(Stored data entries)
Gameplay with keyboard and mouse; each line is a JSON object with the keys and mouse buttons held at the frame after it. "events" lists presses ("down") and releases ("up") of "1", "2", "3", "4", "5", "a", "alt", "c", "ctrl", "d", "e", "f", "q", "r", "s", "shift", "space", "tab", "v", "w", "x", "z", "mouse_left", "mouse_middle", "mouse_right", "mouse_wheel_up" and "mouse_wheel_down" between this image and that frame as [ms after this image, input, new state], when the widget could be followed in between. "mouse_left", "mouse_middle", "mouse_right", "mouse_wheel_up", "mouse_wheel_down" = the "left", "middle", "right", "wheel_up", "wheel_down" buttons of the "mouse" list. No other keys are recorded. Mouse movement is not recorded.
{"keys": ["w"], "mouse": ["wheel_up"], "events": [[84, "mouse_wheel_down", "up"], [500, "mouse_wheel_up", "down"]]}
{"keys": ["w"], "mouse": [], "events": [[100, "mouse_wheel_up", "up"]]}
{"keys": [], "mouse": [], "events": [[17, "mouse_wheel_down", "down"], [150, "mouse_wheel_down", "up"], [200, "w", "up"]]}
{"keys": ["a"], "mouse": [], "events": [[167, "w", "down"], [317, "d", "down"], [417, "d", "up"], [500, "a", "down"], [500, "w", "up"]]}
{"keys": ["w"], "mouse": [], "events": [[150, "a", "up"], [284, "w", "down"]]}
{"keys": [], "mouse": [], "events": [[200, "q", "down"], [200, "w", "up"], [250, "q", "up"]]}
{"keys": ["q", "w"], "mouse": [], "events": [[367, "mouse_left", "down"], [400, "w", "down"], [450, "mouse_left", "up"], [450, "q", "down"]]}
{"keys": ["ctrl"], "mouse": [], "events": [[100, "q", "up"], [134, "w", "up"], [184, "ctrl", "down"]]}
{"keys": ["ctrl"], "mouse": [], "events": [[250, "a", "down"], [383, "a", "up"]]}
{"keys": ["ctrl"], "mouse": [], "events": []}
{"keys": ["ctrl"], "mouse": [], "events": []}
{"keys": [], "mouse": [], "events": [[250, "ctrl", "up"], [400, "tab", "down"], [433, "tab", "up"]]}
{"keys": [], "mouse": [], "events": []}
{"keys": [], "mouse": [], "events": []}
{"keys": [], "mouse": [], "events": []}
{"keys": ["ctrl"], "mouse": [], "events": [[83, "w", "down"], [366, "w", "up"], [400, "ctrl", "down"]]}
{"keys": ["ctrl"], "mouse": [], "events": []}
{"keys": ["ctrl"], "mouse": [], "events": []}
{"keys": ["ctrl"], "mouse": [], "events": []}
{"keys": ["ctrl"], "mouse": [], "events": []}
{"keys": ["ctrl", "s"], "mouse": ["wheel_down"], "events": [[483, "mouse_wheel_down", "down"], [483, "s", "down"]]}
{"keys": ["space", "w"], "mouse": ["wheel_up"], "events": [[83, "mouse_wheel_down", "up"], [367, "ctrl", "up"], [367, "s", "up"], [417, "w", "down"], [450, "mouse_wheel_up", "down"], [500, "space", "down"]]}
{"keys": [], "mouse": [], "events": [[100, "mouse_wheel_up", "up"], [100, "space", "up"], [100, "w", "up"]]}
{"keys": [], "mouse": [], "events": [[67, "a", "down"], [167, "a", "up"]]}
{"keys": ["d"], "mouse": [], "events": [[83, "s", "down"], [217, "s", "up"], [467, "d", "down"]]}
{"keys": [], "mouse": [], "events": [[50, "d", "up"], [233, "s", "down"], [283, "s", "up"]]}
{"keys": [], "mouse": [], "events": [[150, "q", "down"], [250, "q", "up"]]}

WORK TASK: Each record above should be given again exactly as it appears.

OUTPUT OF THE TASK:
Gameplay with keyboard and mouse; each line is a JSON object with the keys and mouse buttons held at the frame after it. "events" lists presses ("down") and releases ("up") of "1", "2", "3", "4", "5", "a", "alt", "c", "ctrl", "d", "e", "f", "q", "r", "s", "shift", "space", "tab", "v", "w", "x", "z", "mouse_left", "mouse_middle", "mouse_right", "mouse_wheel_up" and "mouse_wheel_down" between this image and that frame as [ms after this image, input, new state], when the widget could be followed in between. "mouse_left", "mouse_middle", "mouse_right", "mouse_wheel_up", "mouse_wheel_down" = the "left", "middle", "right", "wheel_up", "wheel_down" buttons of the "mouse" list. No other keys are recorded. Mouse movement is not recorded.
{"keys": ["w"], "mouse": ["wheel_up"], "events": [[84, "mouse_wheel_down", "up"], [500, "mouse_wheel_up", "down"]]}
{"keys": ["w"], "mouse": [], "events": [[100, "mouse_wheel_up", "up"]]}
{"keys": [], "mouse": [], "events": [[17, "mouse_wheel_down", "down"], [150, "mouse_wheel_down", "up"], [200, "w", "up"]]}
{"keys": ["a"], "mouse": [], "events": [[167, "w", "down"], [317, "d", "down"], [417, "d", "up"], [500, "a", "down"], [500, "w", "up"]]}
{"keys": ["w"], "mouse": [], "events": [[150, "a", "up"], [284, "w", "down"]]}
{"keys": [], "mouse": [], "events": [[200, "q", "down"], [200, "w", "up"], [250, "q", "up"]]}
{"keys": ["q", "w"], "mouse": [], "events": [[367, "mouse_left", "down"], [400, "w", "down"], [450, "mouse_left", "up"], [450, "q", "down"]]}
{"keys": ["ctrl"], "mouse": [], "events": [[100, "q", "up"], [134, "w", "up"], [184, "ctrl", "down"]]}
{"keys": ["ctrl"], "mouse": [], "events": [[250, "a", "down"], [383, "a", "up"]]}
{"keys": ["ctrl"], "mouse": [], "events": []}
{"keys": ["ctrl"], "mouse": [], "events": []}
{"keys": [], "mouse": [], "events": [[250, "ctrl", "up"], [400, "tab", "down"], [433, "tab", "up"]]}
{"keys": [], "mouse": [], "events": []}
{"keys": [], "mouse": [], "events": []}
{"keys": [], "mouse": [], "events": []}
{"keys": ["ctrl"], "mouse": [], "events": [[83, "w", "down"], [366, "w", "up"], [400, "ctrl", "down"]]}
{"keys": ["ctrl"], "mouse": [], "events": []}
{"keys": ["ctrl"], "mouse": [], "events": []}
{"keys": ["ctrl"], "mouse": [], "events": []}
{"keys": ["ctrl"], "mouse": [], "events": []}
{"keys": ["ctrl", "s"], "mouse": ["wheel_down"], "events": [[483, "mouse_wheel_down", "down"], [483, "s", "down"]]}
{"keys": ["space", "w"], "mouse": ["wheel_up"], "events": [[83, "mouse_wheel_down", "up"], [367, "ctrl", "up"], [367, "s", "up"], [417, "w", "down"], [450, "mouse_wheel_up", "down"], [500, "space", "down"]]}
{"keys": [], "mouse": [], "events": [[100, "mouse_wheel_up", "up"], [100, "space", "up"], [100, "w", "up"]]}
{"keys": [], "mouse": [], "events": [[67, "a", "down"], [167, "a", "up"]]}
{"keys": ["d"], "mouse": [], "events": [[83, "s", "down"], [217, "s", "up"], [467, "d", "down"]]}
{"keys": [], "mouse": [], "events": [[50, "d", "up"], [233, "s", "down"], [283, "s", "up"]]}
{"keys": [], "mouse": [], "events": [[150, "q", "down"], [250, "q", "up"]]}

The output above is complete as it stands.